» Prompt: For the records below, tally the lines that include the word "down" and report the number alone.

» Records shown:
Content starts

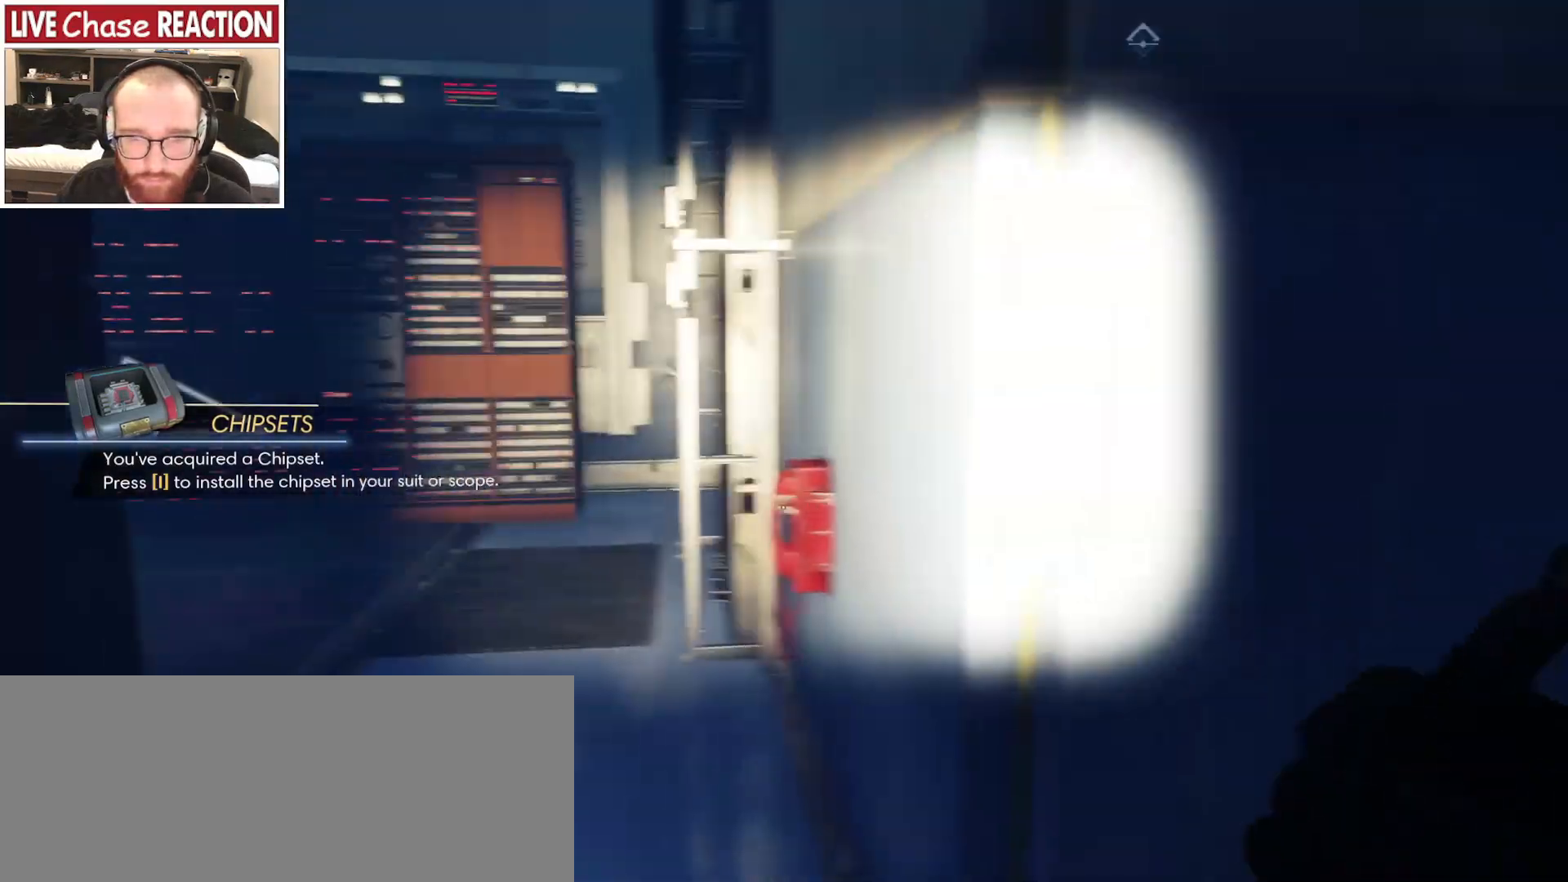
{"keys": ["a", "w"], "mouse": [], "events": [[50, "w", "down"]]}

Content ends
Content starts

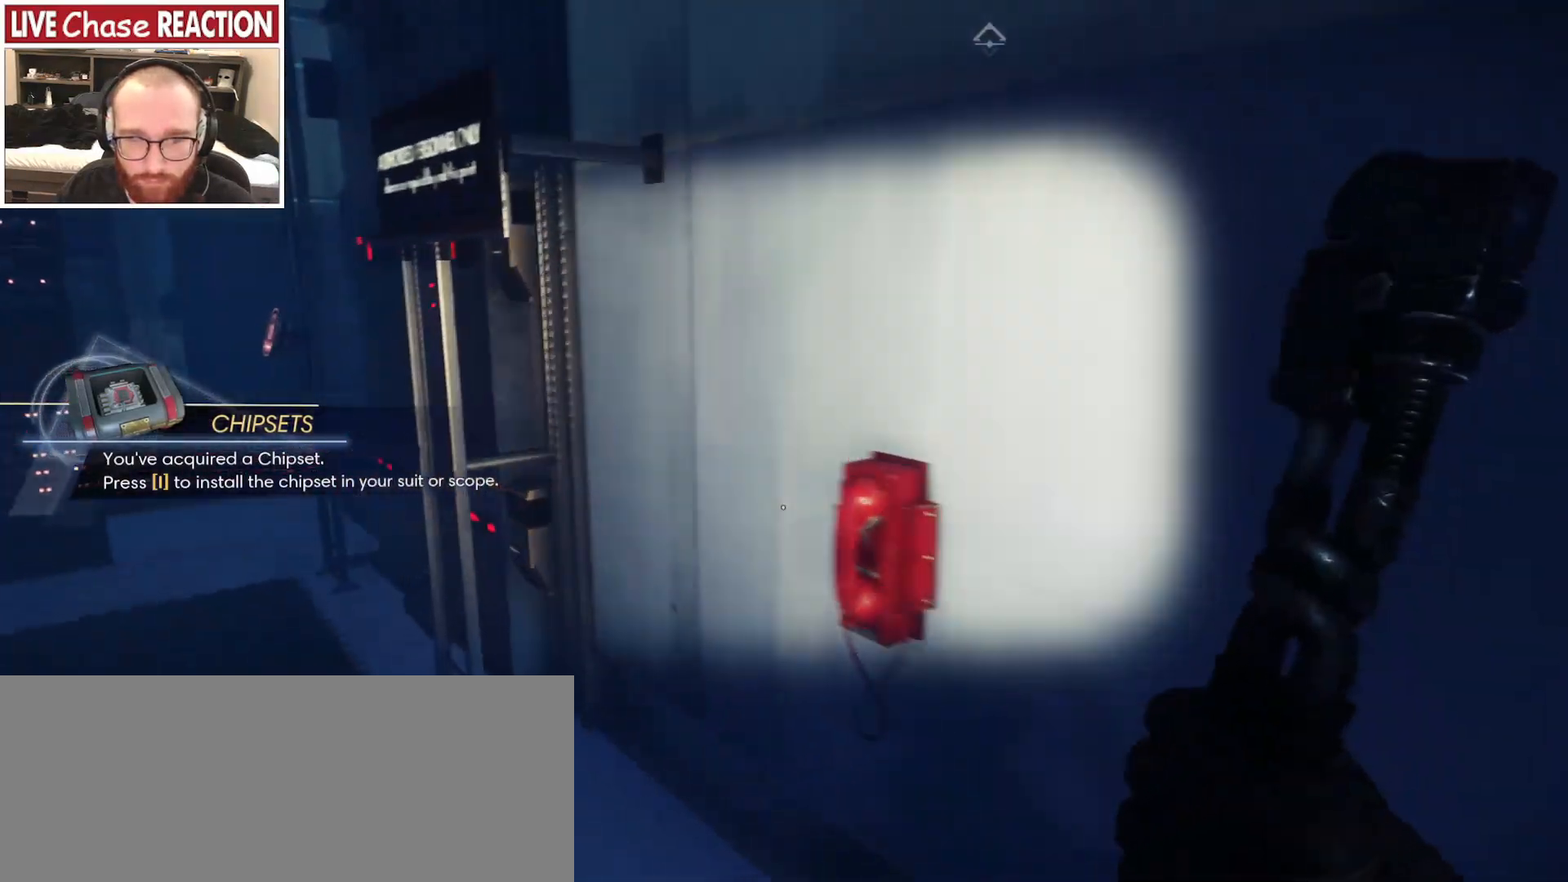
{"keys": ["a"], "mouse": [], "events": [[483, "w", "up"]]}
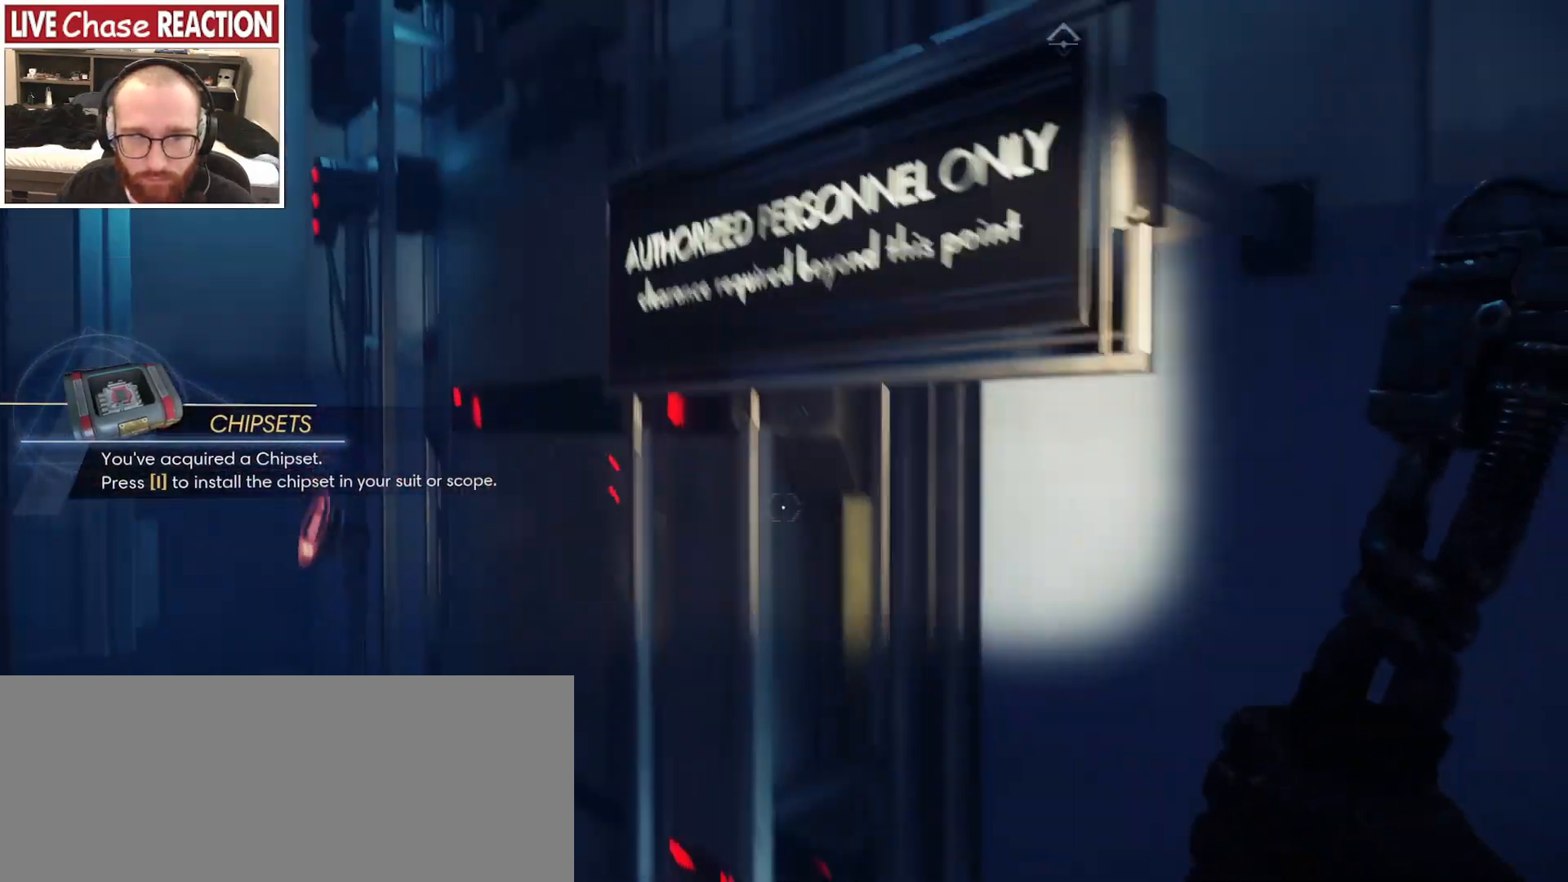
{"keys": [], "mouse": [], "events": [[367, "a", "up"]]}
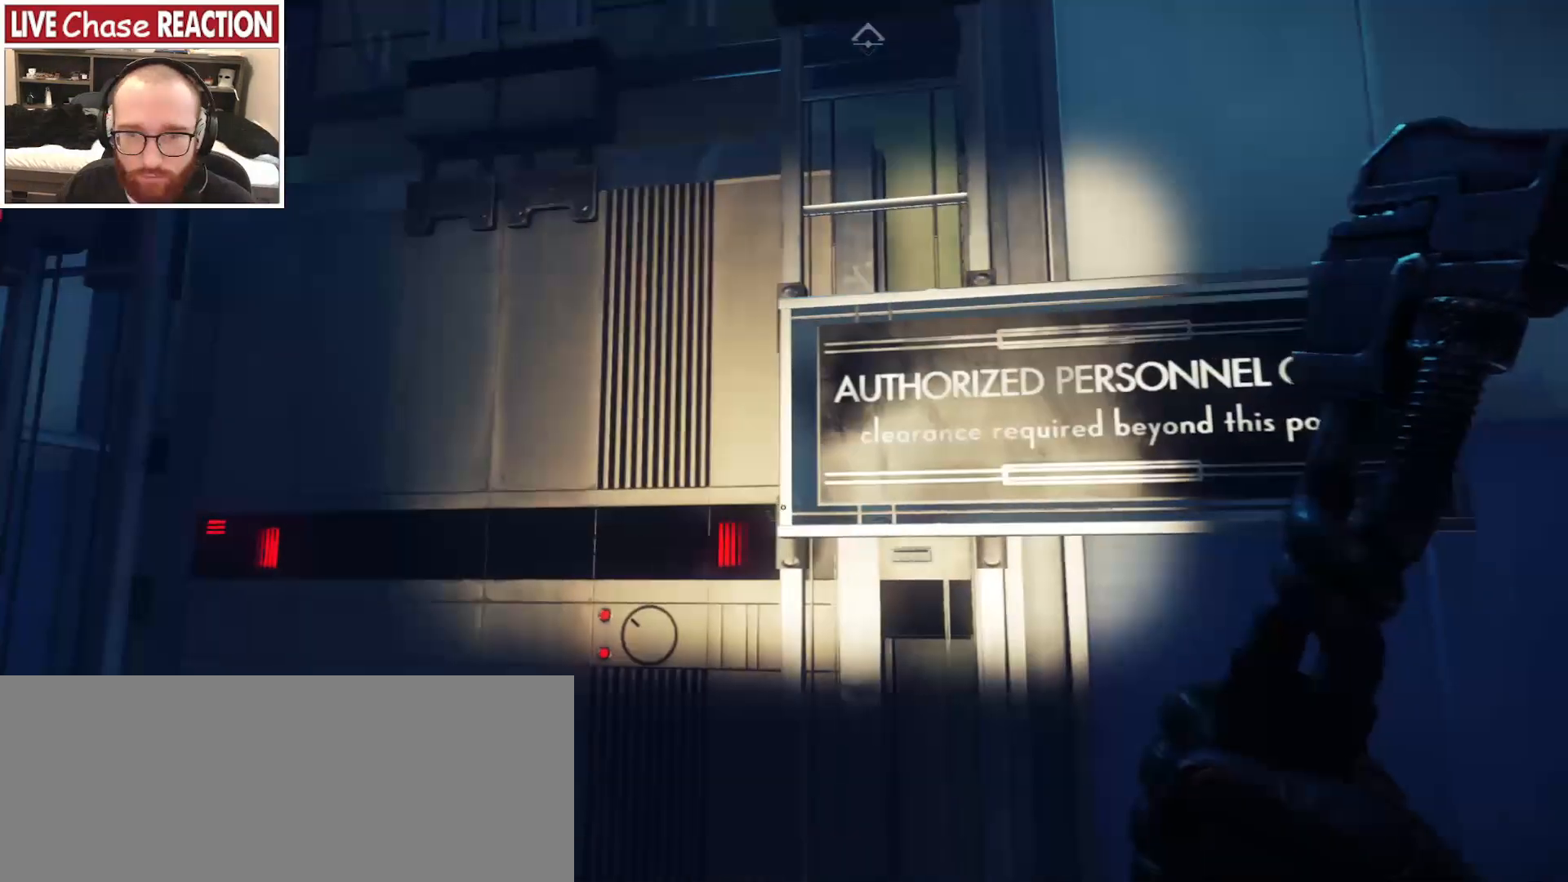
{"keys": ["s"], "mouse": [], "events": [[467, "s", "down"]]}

Content ends

» Output: 2